In the Way2VAT acquisition excerpt below, by what percentage did the company narrow its net loss?
Document segment START
Strategic Acquisition Strengthens European Presence

In a significant strategic move, Way2VAT completed the acquisition of RBCVAT Limited, a UK-based VAT advisory and compliance specialist with over two decades of operational history. Finalised on 30 September 2025, the deal enhances Way2VAT’s advisory capabilities and complements its automated technology platform, marking a key step in expanding its footprint across Europe. The acquisition was funded through a well-supported capital raising, including a $4.1 million placement in September 2025, supplemented by earlier convertible notes and share placements.

Financial Performance and Cost Management

Despite the acquisition-related expenses and one-off costs, Way2VAT narrowed its net loss by 14% to AUD 4.8 million. Excluding these acquisition and performance-based option expenses, the underlying business achieved a 5% reduction in costs on a like-for-like basis compared to FY24. This reflects disciplined cost management amid the company’s transition towards a business model with four distinct revenue streams and a greater emphasis on recurring SaaS revenues.
Document segment END
Source data START
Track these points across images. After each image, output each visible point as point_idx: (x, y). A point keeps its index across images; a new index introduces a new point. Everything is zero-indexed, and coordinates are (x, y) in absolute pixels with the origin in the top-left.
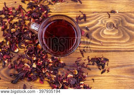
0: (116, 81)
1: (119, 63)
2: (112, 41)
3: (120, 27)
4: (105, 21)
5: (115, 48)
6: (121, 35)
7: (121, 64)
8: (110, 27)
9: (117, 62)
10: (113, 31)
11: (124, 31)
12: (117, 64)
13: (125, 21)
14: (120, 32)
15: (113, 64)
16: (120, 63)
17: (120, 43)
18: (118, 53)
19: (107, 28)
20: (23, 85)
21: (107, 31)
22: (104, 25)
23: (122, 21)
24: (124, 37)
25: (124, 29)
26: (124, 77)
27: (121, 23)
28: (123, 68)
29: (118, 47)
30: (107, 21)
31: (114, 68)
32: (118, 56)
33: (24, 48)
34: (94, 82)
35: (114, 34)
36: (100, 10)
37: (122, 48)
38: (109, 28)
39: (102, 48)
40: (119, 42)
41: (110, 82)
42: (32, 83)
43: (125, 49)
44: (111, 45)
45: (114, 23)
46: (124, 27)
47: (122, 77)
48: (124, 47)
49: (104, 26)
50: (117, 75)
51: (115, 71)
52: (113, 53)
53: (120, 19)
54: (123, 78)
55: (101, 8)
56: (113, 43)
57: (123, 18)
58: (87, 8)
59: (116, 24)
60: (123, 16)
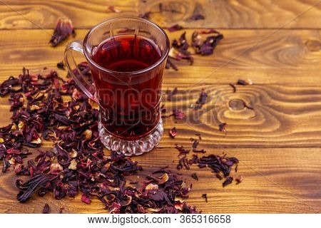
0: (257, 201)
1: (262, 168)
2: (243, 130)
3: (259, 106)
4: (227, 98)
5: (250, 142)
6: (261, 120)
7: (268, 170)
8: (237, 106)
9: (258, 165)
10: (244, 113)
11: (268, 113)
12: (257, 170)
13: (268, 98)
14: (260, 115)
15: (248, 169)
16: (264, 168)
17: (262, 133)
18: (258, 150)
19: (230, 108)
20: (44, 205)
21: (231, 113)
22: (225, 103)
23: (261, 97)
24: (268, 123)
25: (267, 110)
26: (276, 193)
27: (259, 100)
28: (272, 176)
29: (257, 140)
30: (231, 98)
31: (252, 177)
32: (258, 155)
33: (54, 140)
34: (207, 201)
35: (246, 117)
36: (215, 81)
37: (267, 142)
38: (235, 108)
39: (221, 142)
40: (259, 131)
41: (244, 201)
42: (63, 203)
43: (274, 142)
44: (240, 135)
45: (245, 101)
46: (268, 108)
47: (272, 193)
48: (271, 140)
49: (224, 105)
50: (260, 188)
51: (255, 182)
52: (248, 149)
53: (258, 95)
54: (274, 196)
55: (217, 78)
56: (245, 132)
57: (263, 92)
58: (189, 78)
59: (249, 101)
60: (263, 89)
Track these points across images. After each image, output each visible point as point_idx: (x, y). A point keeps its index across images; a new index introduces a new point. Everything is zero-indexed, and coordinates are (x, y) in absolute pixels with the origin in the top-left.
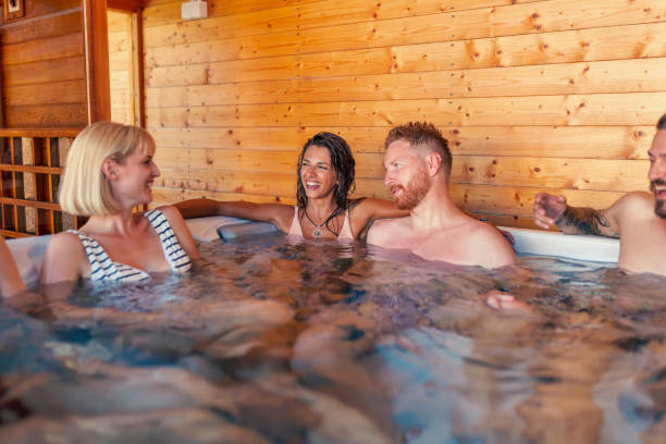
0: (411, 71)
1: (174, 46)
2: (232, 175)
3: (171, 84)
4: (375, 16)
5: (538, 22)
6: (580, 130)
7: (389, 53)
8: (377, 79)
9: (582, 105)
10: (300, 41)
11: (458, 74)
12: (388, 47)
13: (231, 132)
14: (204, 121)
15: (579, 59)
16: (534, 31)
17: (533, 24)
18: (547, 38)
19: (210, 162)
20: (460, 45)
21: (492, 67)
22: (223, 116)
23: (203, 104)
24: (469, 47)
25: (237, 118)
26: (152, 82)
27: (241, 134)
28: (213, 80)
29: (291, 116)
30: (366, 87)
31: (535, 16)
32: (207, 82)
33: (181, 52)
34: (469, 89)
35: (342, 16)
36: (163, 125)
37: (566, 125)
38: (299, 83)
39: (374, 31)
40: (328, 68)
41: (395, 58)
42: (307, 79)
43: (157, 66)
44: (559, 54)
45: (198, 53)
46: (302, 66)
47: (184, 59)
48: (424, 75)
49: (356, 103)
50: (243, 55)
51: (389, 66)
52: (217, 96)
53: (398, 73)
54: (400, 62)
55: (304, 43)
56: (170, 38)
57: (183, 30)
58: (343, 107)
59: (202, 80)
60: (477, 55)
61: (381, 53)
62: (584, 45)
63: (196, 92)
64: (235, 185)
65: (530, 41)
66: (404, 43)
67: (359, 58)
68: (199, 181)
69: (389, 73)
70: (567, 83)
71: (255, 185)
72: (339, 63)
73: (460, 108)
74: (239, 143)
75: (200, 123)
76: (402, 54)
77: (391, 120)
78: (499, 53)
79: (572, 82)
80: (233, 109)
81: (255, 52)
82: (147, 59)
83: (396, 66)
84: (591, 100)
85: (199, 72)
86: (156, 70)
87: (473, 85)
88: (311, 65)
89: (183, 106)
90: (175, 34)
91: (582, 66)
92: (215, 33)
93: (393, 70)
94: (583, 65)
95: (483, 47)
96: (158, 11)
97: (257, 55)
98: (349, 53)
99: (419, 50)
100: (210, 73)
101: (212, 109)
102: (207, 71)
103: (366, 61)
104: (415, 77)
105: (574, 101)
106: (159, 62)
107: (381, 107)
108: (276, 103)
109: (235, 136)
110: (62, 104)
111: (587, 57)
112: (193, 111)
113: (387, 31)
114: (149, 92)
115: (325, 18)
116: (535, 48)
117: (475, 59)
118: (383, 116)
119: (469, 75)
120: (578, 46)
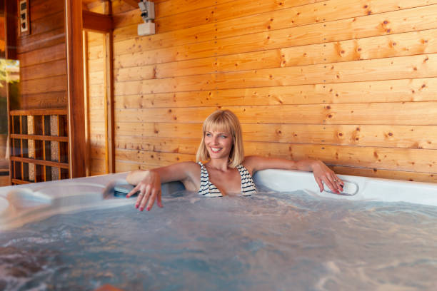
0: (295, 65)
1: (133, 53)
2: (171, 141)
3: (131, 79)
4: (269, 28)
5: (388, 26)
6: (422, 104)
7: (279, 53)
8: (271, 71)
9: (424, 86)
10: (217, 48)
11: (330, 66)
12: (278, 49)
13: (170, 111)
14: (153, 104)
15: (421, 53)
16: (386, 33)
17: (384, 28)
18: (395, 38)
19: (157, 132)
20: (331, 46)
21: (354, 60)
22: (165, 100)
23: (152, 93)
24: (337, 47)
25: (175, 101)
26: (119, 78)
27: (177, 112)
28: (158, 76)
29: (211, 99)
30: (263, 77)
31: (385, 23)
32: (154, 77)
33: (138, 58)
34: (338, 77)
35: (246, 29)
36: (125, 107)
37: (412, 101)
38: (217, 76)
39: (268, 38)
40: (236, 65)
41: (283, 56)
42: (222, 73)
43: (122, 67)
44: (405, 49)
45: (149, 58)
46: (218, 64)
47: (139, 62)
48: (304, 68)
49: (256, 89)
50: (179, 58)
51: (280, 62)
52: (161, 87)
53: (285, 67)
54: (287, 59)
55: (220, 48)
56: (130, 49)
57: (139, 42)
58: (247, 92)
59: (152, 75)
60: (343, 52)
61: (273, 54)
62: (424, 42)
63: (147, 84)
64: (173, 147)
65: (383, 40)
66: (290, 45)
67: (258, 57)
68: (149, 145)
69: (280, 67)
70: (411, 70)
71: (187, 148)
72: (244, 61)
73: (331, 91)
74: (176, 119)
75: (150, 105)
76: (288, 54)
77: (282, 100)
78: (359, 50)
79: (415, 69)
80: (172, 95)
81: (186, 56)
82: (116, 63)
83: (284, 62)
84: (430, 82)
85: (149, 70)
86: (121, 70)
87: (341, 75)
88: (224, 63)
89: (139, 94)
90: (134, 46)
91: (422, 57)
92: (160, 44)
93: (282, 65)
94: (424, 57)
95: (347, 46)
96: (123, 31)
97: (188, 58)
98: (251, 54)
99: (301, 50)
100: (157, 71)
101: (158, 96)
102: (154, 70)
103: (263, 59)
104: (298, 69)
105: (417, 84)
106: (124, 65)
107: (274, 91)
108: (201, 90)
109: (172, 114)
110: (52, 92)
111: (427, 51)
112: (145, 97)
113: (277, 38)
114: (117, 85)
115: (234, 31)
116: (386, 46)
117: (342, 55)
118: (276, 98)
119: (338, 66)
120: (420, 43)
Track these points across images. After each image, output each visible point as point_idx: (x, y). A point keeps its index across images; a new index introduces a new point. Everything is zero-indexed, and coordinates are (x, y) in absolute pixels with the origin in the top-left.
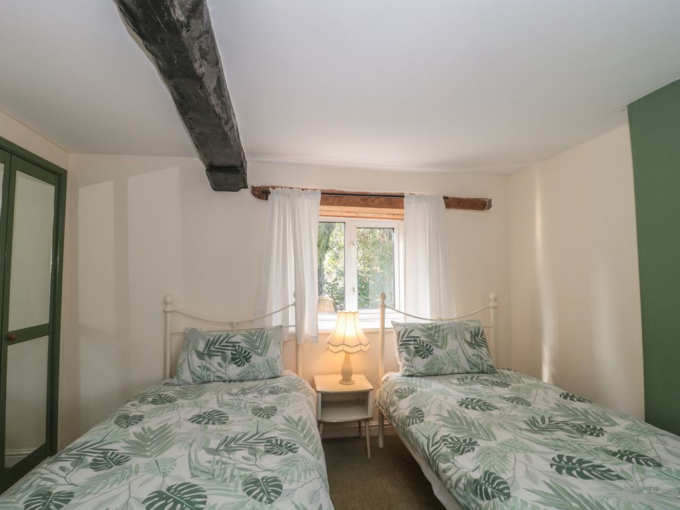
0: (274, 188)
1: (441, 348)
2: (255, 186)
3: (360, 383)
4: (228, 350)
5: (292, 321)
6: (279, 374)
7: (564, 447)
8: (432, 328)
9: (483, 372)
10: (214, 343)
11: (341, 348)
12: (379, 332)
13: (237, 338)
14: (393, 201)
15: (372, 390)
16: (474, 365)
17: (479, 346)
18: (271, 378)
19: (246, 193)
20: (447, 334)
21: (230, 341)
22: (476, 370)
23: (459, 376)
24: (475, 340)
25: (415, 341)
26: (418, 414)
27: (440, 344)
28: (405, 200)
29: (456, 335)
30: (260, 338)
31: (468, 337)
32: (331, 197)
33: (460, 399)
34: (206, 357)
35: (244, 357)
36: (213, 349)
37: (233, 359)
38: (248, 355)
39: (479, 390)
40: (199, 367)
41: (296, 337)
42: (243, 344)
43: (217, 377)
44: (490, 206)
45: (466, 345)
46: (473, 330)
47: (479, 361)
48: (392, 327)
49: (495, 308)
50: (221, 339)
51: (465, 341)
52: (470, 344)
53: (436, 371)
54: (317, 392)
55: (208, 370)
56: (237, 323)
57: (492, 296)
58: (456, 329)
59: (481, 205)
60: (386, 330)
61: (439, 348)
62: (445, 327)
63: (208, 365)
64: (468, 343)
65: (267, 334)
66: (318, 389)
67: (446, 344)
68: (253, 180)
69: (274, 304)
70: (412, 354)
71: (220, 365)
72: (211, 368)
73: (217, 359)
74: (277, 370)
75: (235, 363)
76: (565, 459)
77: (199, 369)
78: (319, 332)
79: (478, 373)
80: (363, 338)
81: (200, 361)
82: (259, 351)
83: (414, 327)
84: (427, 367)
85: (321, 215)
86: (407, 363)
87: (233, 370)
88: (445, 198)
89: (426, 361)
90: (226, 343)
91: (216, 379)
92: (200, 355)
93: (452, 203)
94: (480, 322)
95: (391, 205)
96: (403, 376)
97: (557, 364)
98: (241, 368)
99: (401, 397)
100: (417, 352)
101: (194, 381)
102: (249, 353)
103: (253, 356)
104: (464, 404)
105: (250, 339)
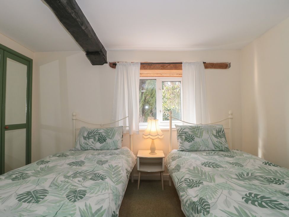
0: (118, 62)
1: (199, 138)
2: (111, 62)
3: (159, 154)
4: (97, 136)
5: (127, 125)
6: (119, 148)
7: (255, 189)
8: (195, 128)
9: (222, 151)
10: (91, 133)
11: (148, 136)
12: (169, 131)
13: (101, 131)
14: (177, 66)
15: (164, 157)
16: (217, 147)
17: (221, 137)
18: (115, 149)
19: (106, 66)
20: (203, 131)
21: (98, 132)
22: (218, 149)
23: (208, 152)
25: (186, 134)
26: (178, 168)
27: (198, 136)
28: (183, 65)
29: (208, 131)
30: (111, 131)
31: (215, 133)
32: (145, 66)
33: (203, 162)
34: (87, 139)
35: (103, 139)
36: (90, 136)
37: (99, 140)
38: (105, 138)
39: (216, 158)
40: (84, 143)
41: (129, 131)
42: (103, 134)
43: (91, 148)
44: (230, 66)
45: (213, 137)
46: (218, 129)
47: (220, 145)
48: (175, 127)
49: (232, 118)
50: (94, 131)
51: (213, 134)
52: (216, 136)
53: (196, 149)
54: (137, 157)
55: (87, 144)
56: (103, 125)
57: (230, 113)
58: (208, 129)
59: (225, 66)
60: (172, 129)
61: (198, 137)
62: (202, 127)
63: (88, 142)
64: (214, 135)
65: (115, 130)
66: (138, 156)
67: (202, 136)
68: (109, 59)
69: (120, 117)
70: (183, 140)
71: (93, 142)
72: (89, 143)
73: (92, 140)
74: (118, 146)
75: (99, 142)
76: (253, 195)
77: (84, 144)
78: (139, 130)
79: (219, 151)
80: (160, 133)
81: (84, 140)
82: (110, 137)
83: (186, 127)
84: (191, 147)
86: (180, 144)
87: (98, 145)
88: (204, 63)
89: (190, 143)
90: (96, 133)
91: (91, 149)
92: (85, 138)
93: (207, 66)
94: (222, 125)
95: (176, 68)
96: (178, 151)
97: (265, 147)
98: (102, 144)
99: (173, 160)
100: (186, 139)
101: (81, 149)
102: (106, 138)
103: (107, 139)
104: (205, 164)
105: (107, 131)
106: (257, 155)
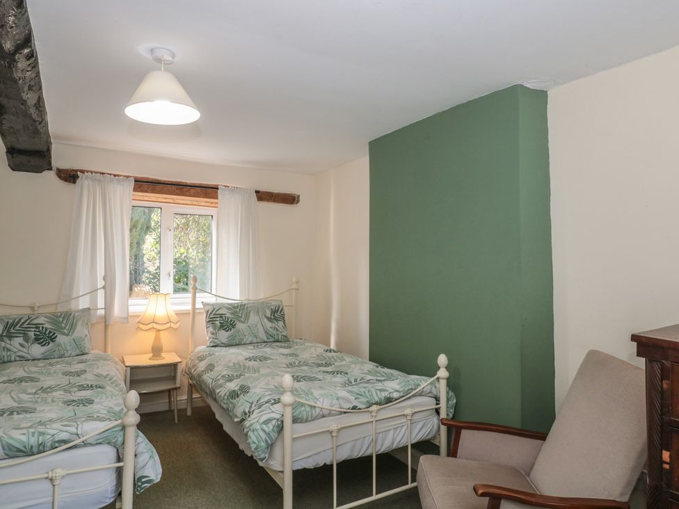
Source data END
▸ **Response area**
By 14%, to AUD 4.8 million.